One convenient thing we might want to do is put all our summary statistics together in one spot - in essence, expand the output from `describe`.  Below I'll go into a short example:

In [6]:
from pyspark.sql import Row

columns = df_described.columns  #list of column names: ['summary', '_c0', '_c3', '_c4', '_c5', '_c6']
funcs   = [skewness, kurtosis]  #list of functions we want to include (imported earlier)
fnames  = ['skew', 'kurtosis']  #a list of strings describing the functions in the same order

def new_item(func, column):
    """
    This function takes in an aggregation function and a column name, then applies the aggregation to the
    column, collects it and returns a value.  The value is in string format despite being a number, 
    because that matches the output of describe.
    """
    return str(df.select(func(column)).collect()[0][0])

new_data = []
for func, fname in zip(funcs, fnames):
    row_dict = {'summary':fname}  #each row object begins with an entry for "summary"
    for column in columns[1:]:
        row_dict[column] = new_item(func, column)
    new_data.append(Row(**row_dict))  #using ** tells Python to unpack the entries of the dictionary
    
print(new_data)

[Row(_c0='-0.00183847089866', _c2='None', _c3='0.519799339496', _c4='0.758411576756', _c5='0.286480156084', _c6='-2.69765201567', summary='skew'), Row(_c0='-1.19900726351', _c2='None', _c3='0.126057726847', _c4='0.576085602656', _c5='0.195187780089', _c6='24.7237858944', summary='kurtosis')]

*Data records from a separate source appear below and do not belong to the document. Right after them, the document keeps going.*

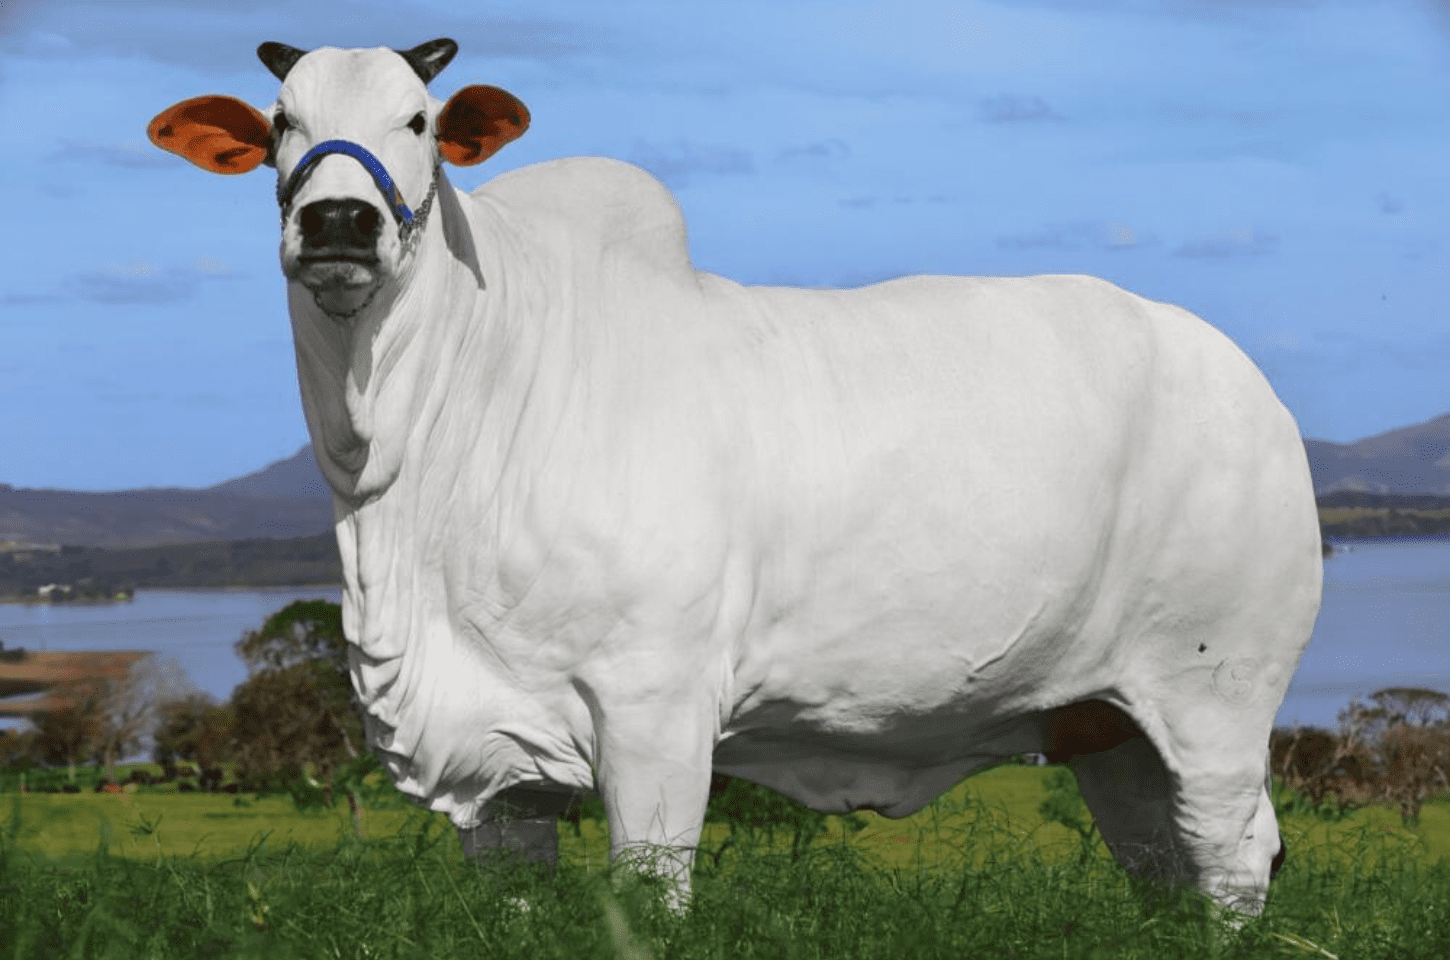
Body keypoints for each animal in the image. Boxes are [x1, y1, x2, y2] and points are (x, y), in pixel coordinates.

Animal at [148, 39, 1322, 916]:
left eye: (420, 122)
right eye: (280, 124)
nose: (339, 221)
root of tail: (1241, 380)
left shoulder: (654, 710)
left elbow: (652, 896)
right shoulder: (499, 764)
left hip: (1217, 698)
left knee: (1229, 865)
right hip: (1109, 728)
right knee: (1162, 868)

This code iterates through the entries in `funcs` and `fnames` together, then builds a new row object following the format of the standard `describe` output.  You can see from the output that it looks nearly identical to the output of `collect` when applied to a dataframe:

In [7]:
df_described.collect()

[Row(summary=u'count', _c0=u'3526154', _c2=u'382039', _c3=u'3526154', _c4=u'1580402', _c5=u'3526154', _c6=u'3526154'),
 Row(summary=u'mean', _c0=u'5.503885995001908E11', _c2=None, _c3=u'4.178168090219519', _c4=u'234846.78065481762', _c5=u'5.134865351881966', _c6=u'354.7084951479714'),
 Row(summary=u'stddev', _c0=u'2.5961123619752148E11', _c2=None, _c3=u'0.34382335723646673', _c4=u'118170.68592261661', _c5=u'3.3833930336063465', _c6=u'4.01181251079202'),
 Row(summary=u'min', _c0=u'100002091588', _c2=u'CITIMORTGAGE, INC.', _c3=u'2.75', _c4=u'0.85', _c5=u'-1', _c6=u'292'),
 Row(summary=u'max', _c0=u'999995696635', _c2=u'WELLS FARGO BANK, N.A.', _c3=u'6.125', _c4=u'1193544.39', _c5=u'34', _c6=u'480')]

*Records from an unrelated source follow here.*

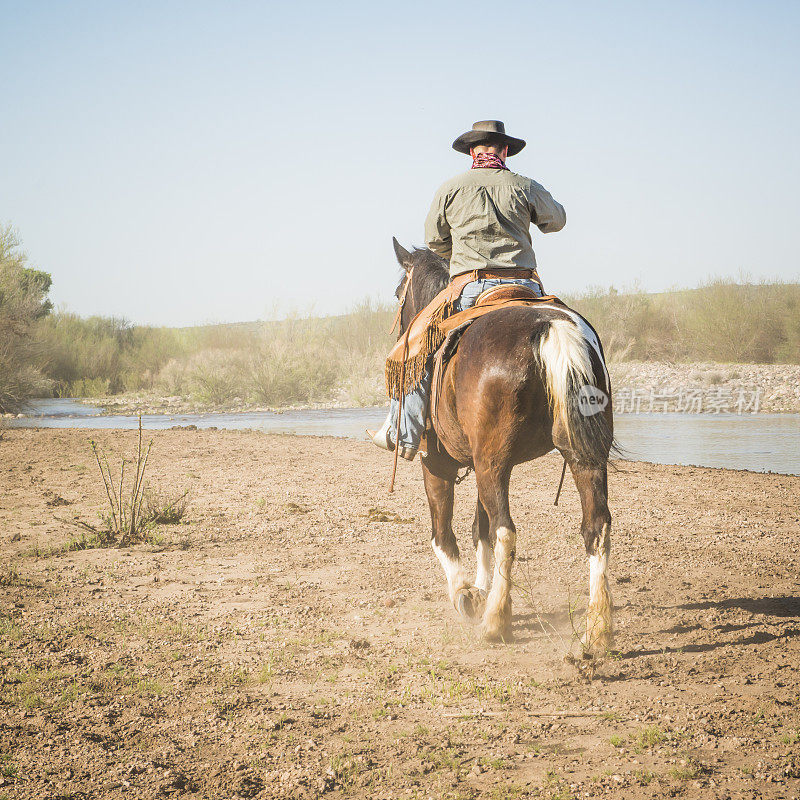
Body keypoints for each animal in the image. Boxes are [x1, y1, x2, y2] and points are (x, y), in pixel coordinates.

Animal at [390, 241, 616, 652]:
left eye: (400, 292)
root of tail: (549, 328)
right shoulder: (484, 463)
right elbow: (478, 530)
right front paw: (479, 589)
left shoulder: (439, 464)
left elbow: (445, 533)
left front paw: (464, 594)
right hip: (579, 456)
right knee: (596, 527)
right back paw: (597, 630)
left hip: (491, 464)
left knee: (505, 532)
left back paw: (496, 620)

Although the columns are out of order within the rows; this is because we built them from a dictionary, and dictionary entries in Python are inherently unordered.  We will fix that below.

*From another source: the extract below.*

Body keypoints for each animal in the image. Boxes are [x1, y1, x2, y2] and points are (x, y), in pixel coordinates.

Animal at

The next step is to join the two sets of data into one, in order to make a modified `describe` output that includes skew and kurtosis.  The same method could be used to include any other aggregations desired.

In [8]:
new_describe = sc.parallelize(new_data).toDF()           #turns the results from our loop into a dataframe
new_describe = new_describe.select(df_described.columns) #forces the columns into the same order

expanded_describe = df_described.unionAll(new_describe)  #merges the new stats with the original describe
expanded_describe.show()

+--------+--------------------+--------------------+-------------------+------------------+------------------+-----------------+
| summary|                 _c0|                 _c2|                _c3|               _c4|               _c5|              _c6|
+--------+--------------------+--------------------+-------------------+------------------+------------------+-----------------+
|   count|             3526154|              382039|            3526154|           1580402|           3526154|          3526154|
|    mean|5.503885995001908E11|                null|  4.178168090219519|234846.78065481762| 5.134865351881966|354.7084951479714|
|  stddev|2.596112361975214...|                null|0.34382335723646673|118170.68592261661|3.3833930336063465| 4.01181251079202|
|     min|        100002091588|  CITIMORTGAGE, INC.|               2.75|              0.85|                -1|              292|
|     max|        999995696635|WELLS FARGO BANK,...|              6.125|        1193544.39|      

And now we have our expanded `describe` output.